Dakota was about to slide back down alongside his lithe nakedness when she heard voices from somewhere outside. So instead she slid out of the cot and stepped over to the window, whereupon Severn grunted in annoyance and twisted around until he faced the wall, burying his head in a pillow.
From the outside their building was an unremarkable grey concrete block set in a radial street a kilometre or so from the skyhook’s main base. Peering out, she saw two groups of men standing together at the junction with a side street about fifty metres away. Something about their gestures made it clear they were involved in some kind of argument with each other.
‘They’re crazy, you know,’ muttered Severn from somewhere behind her, his voice muffled by the pillow. ‘Totally fucking nuts.’
‘How do you know it’s Freeholders out there?’
‘Who the fuck else is it going to be?’ he mumbled.
Dakota scanned the network of active Ghost circuits throughout the town and noted that the Consortium security services were already aware of the gathering. She’d been initially worried about Uchidan infiltrators, and had immediately glanced round to locate her side-arm, but it looked like this disturbance was something relatively innocuous.
She watched as one man from each group stepped forward, until the pair of them stood face to face. They gesticulated wildly, faces distorted with fury. Their compatriots meanwhile stood in a loose circle around them under the street lights, wearing the heavy gear essential to surviving the freezing cold.
Dakota watched as one of the two men at the heart of the exchange slapped the other hard across the face, dislodging his breather mask. The sound of mocking laughter reached her ears.

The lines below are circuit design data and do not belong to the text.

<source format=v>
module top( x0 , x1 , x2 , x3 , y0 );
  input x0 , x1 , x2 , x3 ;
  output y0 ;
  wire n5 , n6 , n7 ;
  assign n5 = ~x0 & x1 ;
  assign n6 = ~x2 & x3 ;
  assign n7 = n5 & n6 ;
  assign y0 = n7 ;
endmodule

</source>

Severn finally got up out of the cot. With an exaggerated sigh, he leant his chin on her shoulder, following her gaze. ‘You can see why Commander Marados doesn’t want the Freehold involved in this operation at all, can’t you?’
 
; Dakota nodded, only half-listening to him. She’d heard about the death-matches the Freehold favoured. The whole notion was simultaneously barbaric and ludicrous, and it was a reminder of just why their bizarre society had been shuffled from port to port before finding its way here.
‘What’s the point in all this fighting?’ she asked. ‘They’ve already got an enemy to contend with.’

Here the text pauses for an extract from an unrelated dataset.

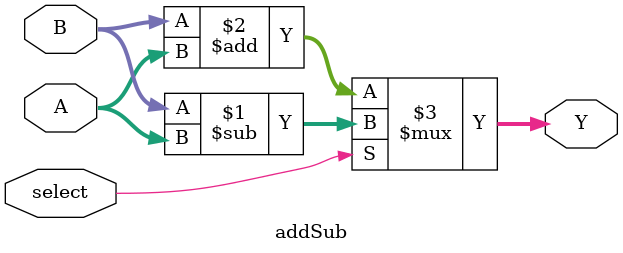
<source format=v>
module addSub #(parameter SIZE = 32) (input [SIZE-1:0] A, input [SIZE-1:0] B, input select,  output [SIZE-1:0] Y);
    assign Y = select ? B-A : B+A;
endmodule
</source>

Severn pressed himself up behind her, his hands sliding around her waist and up towards her breasts, making her smile. But, despite what she thought were her better instincts, she wanted to see what might happen outside. If this was more than some minor street brawl—if this really was a challenge, as she suspected (hoped?), what would happen?
Dakota was shocked to discover her throat was dry with the anticipation of bloodshed.
Severn’s fingers began to drift downwards, but Dakota failed to respond. After a few more seconds he finally got the message and pulled back with another sigh.
‘Bloodthirsty, ain’tcha?’ he said, patting her on the shoulder.
Her skin prickled with the cold. Everywhere on Redstone was cold. She suspected that in some warped way it was a reason why the Freeholders wanted to live here. They didn’t seem the kind of people who would thrive in a tropical, sunny environment.
‘Hey, not bloodthirsty. Just curious.’
The Freehold was scheduled to lead an assault on Cardinal Point, a highly fortified Uchidan settlement about two thousand kilometres north-west of the skyhook, where it was believed Banville was currently being held captive. The Consortium were technically present here in a purely advisory role, but the Freeholder troops would be flown in aboard Consortium craft, piloted by Consortium military staff, with orbital reconnaissance and support from the Consortium also.
Less than three days from now, Dakota would be piloting one of a dozen dropships in towards Cardinal Point for the rescue attempt.
Over the past several days they’d received an intensive briefing on the nature of the conflict. Because Dakota came from the same world as Banville, a lot of it was old news to her but, even so, she hadn’t been aware of much of the historical background.